The golden egg, for many in emerging markets, is of course in agriculture. Mondato has previously covered the challenges of digital agricultural insurance markets. While uptake remains a sticking point from an inclusion perspective, the march of technological progress in space continues to seek killer value propositions on the ground, as improved resolution capabilities and analysis can now pair climatic trends with ever-finer readings, recommendations and products for plots large and small.

In the US, these techniques have gone head to head with USDA forecasts, with significant financial implications for those with commodity positions. Similar satellite-based investment-grade products can leaven ‘thin-file’ business decisions, from predicting economic activity based on warehouse activity visible from space to evaluating a businesses’ regular customer base for creditworthiness - with mobility and behavior change insights on mobile money usage only beginning to emerge.


Low Opex = Higher Impact

The impact of satellite industry innovations in cost and accessibility, paired with advances in machine learning and big data integration, indeed holds enormous potential to inform decisions previously made in data deserts, and we are only on the cusp of seeing how DFC actors will be served. It is perhaps important to note that for all the shiny new things in space, a lot of the value for the sector has been made possible by what amounts to a sort of ‘data charity’ in which legacy datasets are increasingly made public.

After all, so much of the opportunity created by EO+ML has hinged on the successive release of proprietary content generated at fantastic up-front capital expenditures as open-data. Mobile operators should take note - where infrastructure is already paid for, the practice of releasing anonymized call data for public research and analysis could prove the accelerant for bringing the full benefits of space-tech innovations to the DFC ecosystem - and unlocking significant value where it’s needed most.

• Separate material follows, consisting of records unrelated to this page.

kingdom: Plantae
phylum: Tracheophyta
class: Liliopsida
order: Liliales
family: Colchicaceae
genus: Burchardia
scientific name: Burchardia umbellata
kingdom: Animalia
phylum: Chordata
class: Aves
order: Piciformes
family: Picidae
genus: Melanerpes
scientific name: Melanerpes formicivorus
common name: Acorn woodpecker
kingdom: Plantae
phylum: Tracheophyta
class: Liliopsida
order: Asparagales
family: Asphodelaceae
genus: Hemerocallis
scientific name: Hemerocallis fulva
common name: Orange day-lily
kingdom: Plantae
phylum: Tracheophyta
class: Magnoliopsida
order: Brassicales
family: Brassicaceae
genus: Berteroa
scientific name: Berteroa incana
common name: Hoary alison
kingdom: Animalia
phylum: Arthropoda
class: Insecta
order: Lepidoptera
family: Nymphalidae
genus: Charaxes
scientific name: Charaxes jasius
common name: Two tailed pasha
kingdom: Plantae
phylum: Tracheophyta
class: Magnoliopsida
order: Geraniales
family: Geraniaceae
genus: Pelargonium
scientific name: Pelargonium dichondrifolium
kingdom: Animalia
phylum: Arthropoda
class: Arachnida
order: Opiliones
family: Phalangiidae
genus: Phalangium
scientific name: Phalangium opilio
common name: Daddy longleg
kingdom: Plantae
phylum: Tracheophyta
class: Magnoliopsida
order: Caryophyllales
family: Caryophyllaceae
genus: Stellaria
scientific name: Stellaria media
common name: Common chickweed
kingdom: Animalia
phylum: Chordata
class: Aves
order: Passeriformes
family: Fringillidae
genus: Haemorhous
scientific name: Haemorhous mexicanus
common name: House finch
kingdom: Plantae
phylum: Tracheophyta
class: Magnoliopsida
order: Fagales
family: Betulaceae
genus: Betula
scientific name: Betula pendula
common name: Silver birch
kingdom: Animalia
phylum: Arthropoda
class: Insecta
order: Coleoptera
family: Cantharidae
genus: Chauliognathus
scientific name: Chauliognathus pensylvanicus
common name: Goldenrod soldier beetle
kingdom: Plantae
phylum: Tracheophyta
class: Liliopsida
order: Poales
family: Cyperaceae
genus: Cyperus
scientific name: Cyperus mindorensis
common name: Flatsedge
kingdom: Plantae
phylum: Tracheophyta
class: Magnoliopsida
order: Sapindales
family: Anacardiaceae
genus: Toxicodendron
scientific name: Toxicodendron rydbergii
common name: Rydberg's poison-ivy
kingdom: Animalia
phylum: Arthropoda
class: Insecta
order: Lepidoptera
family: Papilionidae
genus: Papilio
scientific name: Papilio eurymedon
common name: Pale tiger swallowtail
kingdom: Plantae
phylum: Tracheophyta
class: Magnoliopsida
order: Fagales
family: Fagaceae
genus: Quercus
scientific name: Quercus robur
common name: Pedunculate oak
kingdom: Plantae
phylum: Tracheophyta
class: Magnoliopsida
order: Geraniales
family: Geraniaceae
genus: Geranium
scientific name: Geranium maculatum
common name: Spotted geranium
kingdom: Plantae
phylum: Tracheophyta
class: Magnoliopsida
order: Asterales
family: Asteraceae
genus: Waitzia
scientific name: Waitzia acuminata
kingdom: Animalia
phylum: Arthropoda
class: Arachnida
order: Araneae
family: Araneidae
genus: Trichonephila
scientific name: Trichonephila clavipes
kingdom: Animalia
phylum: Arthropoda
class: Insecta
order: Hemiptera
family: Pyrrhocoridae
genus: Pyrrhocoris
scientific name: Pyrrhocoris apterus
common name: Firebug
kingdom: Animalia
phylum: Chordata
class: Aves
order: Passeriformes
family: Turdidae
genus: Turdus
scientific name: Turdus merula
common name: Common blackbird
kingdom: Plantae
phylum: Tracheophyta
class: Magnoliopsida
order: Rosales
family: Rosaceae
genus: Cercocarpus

As a general rule of thumb, however, we should not necessarily become accustomed to massive disruption in satellites and space-tech. Rocket launches are not app launches; hardware is harder. And yet, analysts observing latency and cost improvements from low orbit satellites are even beginning to bet that innovation from above will deliver on the holy grail in digital access: universal broadband internet access. The industry itself seems to recognize that their future revenues are online as well, commanding the lion’s share of the estimated revenue in just two decades’ time:

CNBC 2017, Morgan Stanley Predicts Space Will Triple in Size

Can humanity’s insatiable demand for connectedness - and, if current trends hold, mobile-first video in particular - put enough satellites in space to warrant this kind of wide-spread infrastructural shift? Only time will tell. In the meantime, complementary pieces of the internet of everything puzzle are coming into picture, with machine learning progressing towards generalized AI and the drone economy buzzing on. Even balloons are floating back into the fray, with X’s Loon Project (Google) recently announcing its first non-emergency project, targeting a step-change in connectivity access in Kenya. Jules Verne’s Frenchman would certainly be proud.